**REQUIRED ACTION**
Search the entries below. Return every line that has "scale" in it.

BEGIN RECORDS FOR THIS EXERCISE

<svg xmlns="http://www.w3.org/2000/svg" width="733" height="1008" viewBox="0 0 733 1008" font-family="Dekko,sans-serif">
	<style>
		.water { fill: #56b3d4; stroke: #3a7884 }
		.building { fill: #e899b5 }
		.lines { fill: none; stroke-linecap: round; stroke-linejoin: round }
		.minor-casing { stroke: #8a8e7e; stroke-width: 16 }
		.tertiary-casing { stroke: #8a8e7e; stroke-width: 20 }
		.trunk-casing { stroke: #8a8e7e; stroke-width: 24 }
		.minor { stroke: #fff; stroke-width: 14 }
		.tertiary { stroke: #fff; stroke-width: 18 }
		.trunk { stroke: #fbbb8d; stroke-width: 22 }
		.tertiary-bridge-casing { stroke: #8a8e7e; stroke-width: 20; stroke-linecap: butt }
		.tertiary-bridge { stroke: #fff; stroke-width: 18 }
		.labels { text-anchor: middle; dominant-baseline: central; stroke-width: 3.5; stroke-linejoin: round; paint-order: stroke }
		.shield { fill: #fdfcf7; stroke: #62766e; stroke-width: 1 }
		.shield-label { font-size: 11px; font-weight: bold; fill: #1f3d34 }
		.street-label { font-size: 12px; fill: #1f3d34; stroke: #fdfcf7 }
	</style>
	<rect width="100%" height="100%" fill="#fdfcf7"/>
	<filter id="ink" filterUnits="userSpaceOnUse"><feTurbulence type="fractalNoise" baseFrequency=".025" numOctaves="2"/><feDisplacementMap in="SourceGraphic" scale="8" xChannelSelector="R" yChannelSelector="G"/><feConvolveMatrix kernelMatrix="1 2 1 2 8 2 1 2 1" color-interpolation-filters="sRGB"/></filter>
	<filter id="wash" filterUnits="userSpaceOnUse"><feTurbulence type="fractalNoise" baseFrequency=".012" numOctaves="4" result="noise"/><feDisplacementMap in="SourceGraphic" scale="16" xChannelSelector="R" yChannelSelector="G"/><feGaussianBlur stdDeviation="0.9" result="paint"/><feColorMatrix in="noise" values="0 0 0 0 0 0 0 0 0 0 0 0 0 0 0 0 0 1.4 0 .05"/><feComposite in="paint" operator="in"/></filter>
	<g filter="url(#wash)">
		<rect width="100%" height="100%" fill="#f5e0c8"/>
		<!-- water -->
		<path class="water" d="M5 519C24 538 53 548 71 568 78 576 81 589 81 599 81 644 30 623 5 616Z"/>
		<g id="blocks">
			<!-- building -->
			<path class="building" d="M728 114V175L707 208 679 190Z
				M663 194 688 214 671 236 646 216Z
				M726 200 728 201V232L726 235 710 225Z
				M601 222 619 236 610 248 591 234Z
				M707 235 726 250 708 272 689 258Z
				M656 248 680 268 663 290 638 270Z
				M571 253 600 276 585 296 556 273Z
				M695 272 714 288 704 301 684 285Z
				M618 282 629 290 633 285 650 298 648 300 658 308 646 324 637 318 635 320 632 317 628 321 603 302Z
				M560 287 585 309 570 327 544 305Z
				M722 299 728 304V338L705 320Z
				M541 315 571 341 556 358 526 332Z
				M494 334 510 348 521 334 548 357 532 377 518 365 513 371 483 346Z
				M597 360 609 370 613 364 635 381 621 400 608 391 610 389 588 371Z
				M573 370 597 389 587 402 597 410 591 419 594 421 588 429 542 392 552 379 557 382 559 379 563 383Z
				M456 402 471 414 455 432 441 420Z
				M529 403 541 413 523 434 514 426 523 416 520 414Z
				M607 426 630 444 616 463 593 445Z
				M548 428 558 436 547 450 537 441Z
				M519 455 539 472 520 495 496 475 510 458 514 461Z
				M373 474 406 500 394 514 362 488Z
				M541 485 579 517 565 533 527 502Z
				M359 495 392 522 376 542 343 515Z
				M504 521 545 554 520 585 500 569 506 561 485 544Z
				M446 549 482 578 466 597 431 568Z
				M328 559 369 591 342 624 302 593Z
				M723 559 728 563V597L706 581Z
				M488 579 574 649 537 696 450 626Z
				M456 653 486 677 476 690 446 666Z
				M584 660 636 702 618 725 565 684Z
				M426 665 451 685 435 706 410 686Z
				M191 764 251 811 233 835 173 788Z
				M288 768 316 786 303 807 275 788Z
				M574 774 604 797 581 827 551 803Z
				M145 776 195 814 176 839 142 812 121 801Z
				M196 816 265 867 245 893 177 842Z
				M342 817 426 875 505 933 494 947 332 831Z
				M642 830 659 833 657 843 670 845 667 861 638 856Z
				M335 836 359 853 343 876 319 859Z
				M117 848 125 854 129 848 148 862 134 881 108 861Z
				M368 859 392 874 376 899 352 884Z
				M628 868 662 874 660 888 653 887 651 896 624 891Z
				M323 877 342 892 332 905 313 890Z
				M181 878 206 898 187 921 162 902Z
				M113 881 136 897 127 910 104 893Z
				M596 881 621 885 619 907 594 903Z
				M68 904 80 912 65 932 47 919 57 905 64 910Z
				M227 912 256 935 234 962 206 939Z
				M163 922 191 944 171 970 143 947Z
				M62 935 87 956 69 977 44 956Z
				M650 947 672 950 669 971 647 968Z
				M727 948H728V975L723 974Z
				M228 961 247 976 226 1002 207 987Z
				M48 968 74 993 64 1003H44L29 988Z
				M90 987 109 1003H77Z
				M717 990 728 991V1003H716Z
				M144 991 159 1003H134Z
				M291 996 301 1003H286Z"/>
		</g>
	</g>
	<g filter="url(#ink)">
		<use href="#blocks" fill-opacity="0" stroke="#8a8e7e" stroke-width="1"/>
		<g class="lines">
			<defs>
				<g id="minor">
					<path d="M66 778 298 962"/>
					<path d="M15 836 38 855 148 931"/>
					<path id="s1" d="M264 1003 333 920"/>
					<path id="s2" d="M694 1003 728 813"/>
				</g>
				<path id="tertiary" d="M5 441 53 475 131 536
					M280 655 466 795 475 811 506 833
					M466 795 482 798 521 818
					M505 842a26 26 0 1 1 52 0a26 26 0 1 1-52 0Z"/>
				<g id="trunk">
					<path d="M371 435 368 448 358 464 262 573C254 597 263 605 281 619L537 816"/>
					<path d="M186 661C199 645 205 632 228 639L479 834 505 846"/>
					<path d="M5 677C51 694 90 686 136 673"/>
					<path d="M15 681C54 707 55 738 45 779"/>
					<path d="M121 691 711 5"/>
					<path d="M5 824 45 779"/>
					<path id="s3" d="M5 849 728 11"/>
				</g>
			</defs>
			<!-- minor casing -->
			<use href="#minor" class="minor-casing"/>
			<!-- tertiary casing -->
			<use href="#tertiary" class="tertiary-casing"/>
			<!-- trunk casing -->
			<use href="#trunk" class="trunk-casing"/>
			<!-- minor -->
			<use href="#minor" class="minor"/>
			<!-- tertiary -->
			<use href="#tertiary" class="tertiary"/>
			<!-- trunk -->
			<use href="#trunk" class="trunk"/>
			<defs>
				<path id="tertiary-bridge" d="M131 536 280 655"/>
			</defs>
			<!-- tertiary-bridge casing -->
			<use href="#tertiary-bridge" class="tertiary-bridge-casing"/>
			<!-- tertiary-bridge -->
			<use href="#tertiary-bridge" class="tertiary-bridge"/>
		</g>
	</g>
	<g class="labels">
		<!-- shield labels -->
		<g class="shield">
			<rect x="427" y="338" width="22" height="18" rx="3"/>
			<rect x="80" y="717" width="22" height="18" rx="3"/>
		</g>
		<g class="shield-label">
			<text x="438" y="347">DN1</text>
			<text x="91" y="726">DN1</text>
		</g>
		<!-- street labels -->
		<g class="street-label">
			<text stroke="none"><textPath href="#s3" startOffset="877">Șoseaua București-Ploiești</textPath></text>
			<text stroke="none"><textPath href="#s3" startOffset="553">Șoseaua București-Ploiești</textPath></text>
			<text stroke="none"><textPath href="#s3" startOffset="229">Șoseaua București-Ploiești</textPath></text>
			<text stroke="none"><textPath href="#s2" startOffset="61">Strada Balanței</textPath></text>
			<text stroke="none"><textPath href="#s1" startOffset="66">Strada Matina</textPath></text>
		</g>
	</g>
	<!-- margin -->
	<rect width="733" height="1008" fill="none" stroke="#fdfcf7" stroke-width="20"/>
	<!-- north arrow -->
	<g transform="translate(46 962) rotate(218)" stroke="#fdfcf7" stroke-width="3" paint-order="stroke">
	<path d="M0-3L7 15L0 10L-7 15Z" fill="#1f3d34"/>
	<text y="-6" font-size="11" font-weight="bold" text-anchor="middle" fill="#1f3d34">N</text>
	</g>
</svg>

END RECORDS FOR THIS EXERCISE

**SOLUTION TO THIS TASK**
	<filter id="ink" filterUnits="userSpaceOnUse"><feTurbulence type="fractalNoise" baseFrequency=".025" numOctaves="2"/><feDisplacementMap in="SourceGraphic" scale="8" xChannelSelector="R" yChannelSelector="G"/><feConvolveMatrix kernelMatrix="1 2 1 2 8 2 1 2 1" color-interpolation-filters="sRGB"/></filter>
	<filter id="wash" filterUnits="userSpaceOnUse"><feTurbulence type="fractalNoise" baseFrequency=".012" numOctaves="4" result="noise"/><feDisplacementMap in="SourceGraphic" scale="16" xChannelSelector="R" yChannelSelector="G"/><feGaussianBlur stdDeviation="0.9" result="paint"/><feColorMatrix in="noise" values="0 0 0 0 0 0 0 0 0 0 0 0 0 0 0 0 0 1.4 0 .05"/><feComposite in="paint" operator="in"/></filter>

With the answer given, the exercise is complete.